-- START OF Selected extract --

Romantic love as a notion emerged during the Crusades, as men left behind pitched woo at the wives of men away fighting in the Levant.[1] But it didn't really take hold broadly until the end of the 19th century. Now it's firmly rooted in the narrative of our books and movies and tv sitcoms (ahem, How I Met Your Mother). We even implant the idea into our children at an early age through fairytales and Disney. But it's just that: an idea. It's historically constructed, contingent.

-- END OF Selected extract --
-- START OF Task input --

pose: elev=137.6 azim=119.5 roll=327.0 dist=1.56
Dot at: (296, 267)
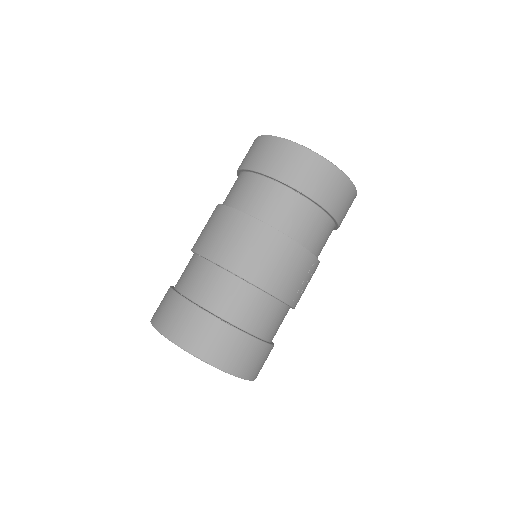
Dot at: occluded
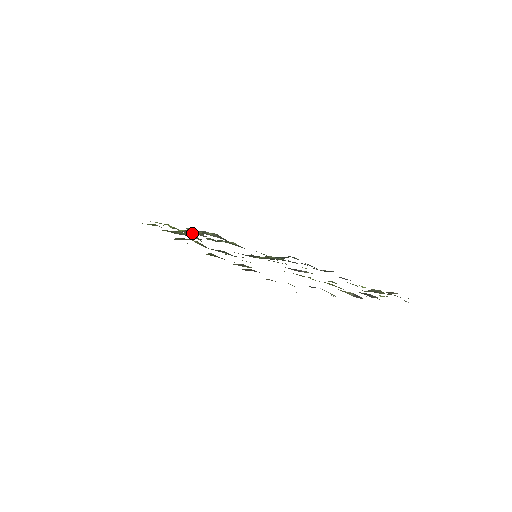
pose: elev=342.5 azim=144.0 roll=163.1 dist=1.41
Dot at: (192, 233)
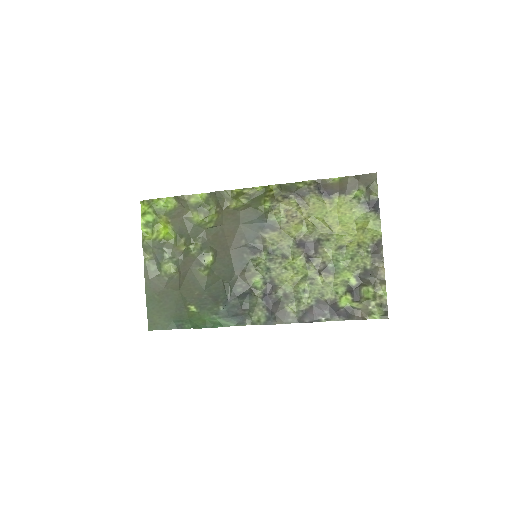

-- END OF Task input --

Challenge A:
Write out every one of the rows of pose and dot positions word for word, leaving out the pictures.
Challenge B:
Extend the passage on the history of romantic love, picking up after its final sentence.

Final result A:
pose: elev=137.6 azim=119.5 roll=327.0 dist=1.56
Dot at: (296, 267)
Dot at: occluded
pose: elev=342.5 azim=144.0 roll=163.1 dist=1.41
Dot at: (192, 233)

Final result B:
The problem is in disentangling opposition to economic and racial exploitation from the distaste for non-romantic marriages when critiquing mail order brides, sex tourism marriages, and military brides. The latter is simply a value judgment, a preference. Just because a marriage is very much rooted in economic exchange (youth and beauty, devotion for financial support) doesn't mean it's necessarily a bad marriage, contrary to our recent gossip magazine disdain for perceived "gold diggers" of the Anna Nicole Smith / Hef's girlfriends / Trump's revolving door of wives variety. If anything, the coincidence of romantic love and marriage is a recent fiction. Don Draper might even take credit for inventig it as a way to sell nylons and toaster ovens.


[1] Seriously? You expected there to an actual footnote here? Shame on you. This isn't academic writing.